To our opinion, three important points became visible. First, the groups selected for sedimentation value led to a clear separation of these groups regarding baking volume; thus, a selection on sedimentation value is effective for improving baking volume. Second, irrespective of the selected group, hybrids had a higher grain yield at a given quality level underlining our findings discussed above. And third, grain yield in lines and hybrids was higher in the group with low sedimentation value and baking volume. Selection on quality traits might therefore lead to reduced yield potential, which can be explained by the negative correlation between grain yield and most quality traits.
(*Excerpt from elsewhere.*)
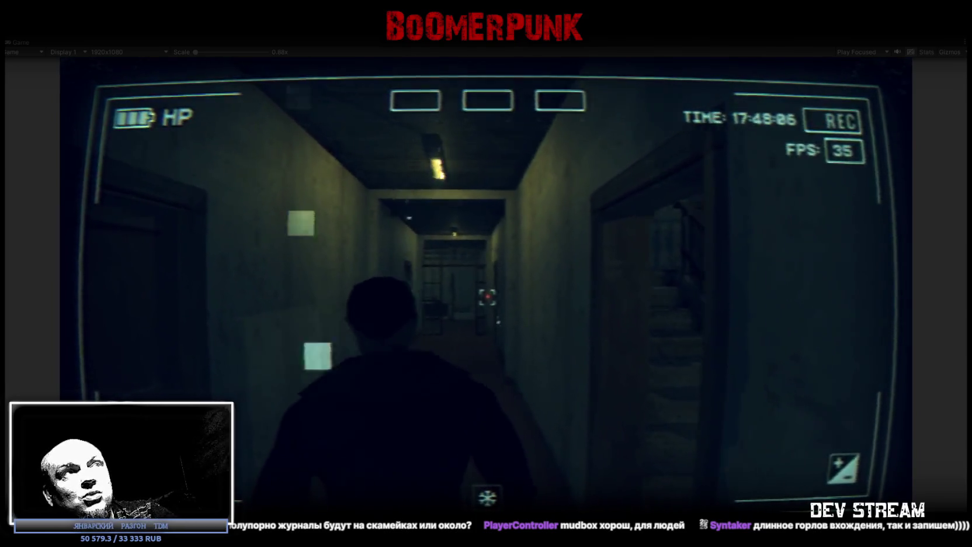
key(w)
Thus, in early generations, the breeder has to compromise between selection for the required quality traits and selection to maintain or even improve a high yield level.
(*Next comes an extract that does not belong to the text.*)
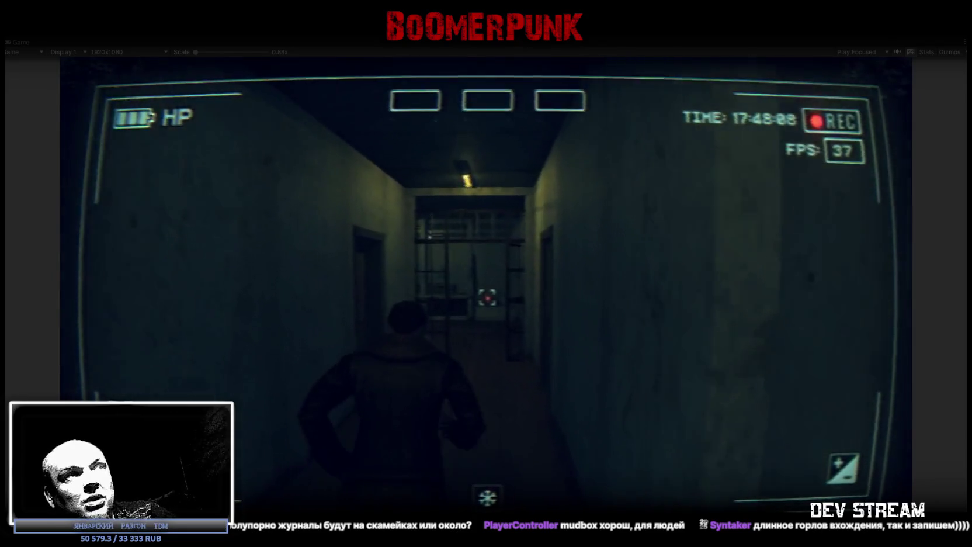
Walk into the bench room up to the benches, then close the pause menu
key(w)
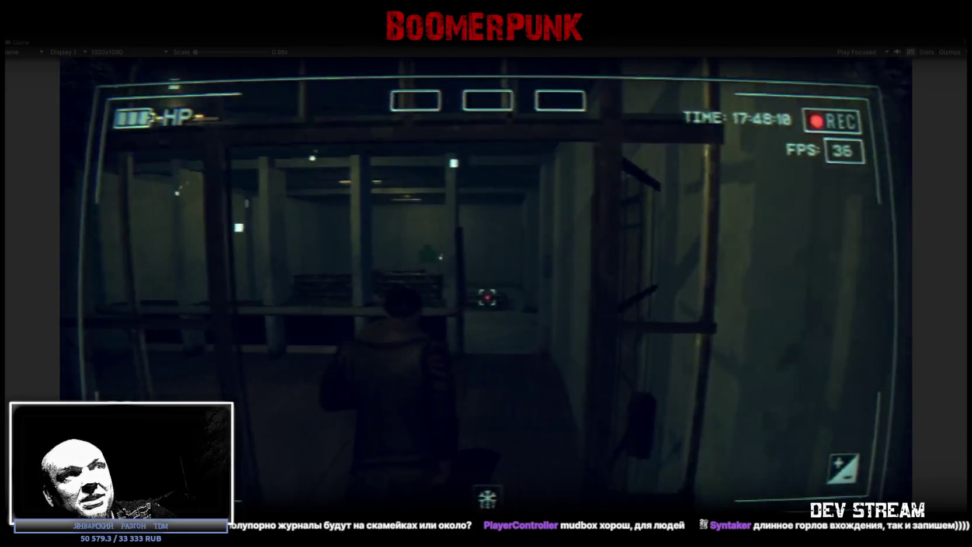
key(w)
In later breeding generations, testing on baking volume is required as even correlation coefficients between sedimentation value and baking volume of around 0.90 can lead to misclassifications in that important trait. Furthermore, the correlation between GCA and hybrid performance is considerably higher than the correlation between mid-parent and hybrid performance for baking volume (Table 2, Suppl. Figure 1). Thus, selection within heterotic groups should be based on GCA values as soon as they become available, latest after first yield tests of new parental lines. As for grain yield the correlation of mid-parent and hybrid performance is low (Table 2), efficient hybrid breeding on grain yield requires GCA values as soon as possible in the breeding program. This also enables to estimate GCA values for baking volume at least for agronomically promising new parental lines.
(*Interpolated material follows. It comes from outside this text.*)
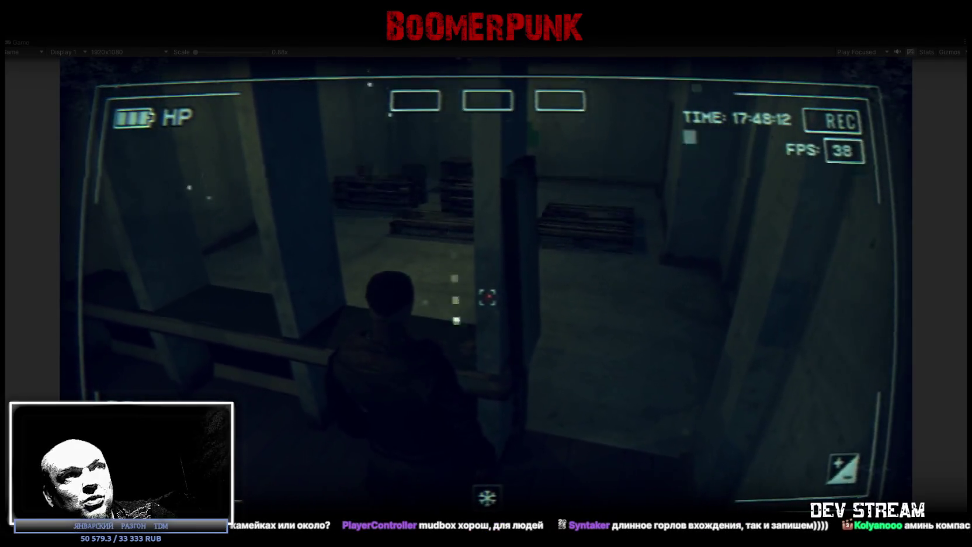
key(w)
Application of genomic selection has shown to be very promising to facilitate hybrid wheat breeding in agronomic traits (Zhao et al. 2013, 2014; Basnet et al. 2019). In line breeding, genomic selection was already shown to be of high interest especially in quality selection due to the slow and expensive procedure of baking tests (Battenfield et al. 2016; Michel et al. 2018). Thus, further research is urgently required to evaluate the use of genomic selection for quality breeding in hybrid wheat (Thorwarth et al. 2019).

Conclusions

We could clearly elaborate that wheat hybrids can have excellent quality comparable to best quality of line varieties. Even more, for a similar level of baking volume, sedimentation value and important dough traits, the highest grain yield was always achieved for hybrids and not for lines in our study although best breeding lines from all German wheat breeding companies were used as parental lines. Only for protein and wet gluten content, lines were slightly better than hybrids but the large variability in these traits allows for selection of hybrids with acceptable amounts of protein and gluten. Baking volume, sedimentation value, energy value from extensograph and water absorption of the dough had high heritabilities, low \({\upsigma }_{\mathrm{SCA}}^{2}\), and high correlations between mid-parent and hybrid performance. This facilitates on the one hand breeding for quality in hybrid wheat as per se values of parental lines could be used as predictors for their GCA and hybrid performance. On the other hand, the almost additive gene action requires quality breeding in both heterotic groups. However, to our opinion, these findings have limited importance on the future effectiveness of hybrid versus line breeding in wheat. This mainly depends on rapid improvements in hybrid seed production technologies and speedup of hybrid programs with genomic selection and other predictive tools.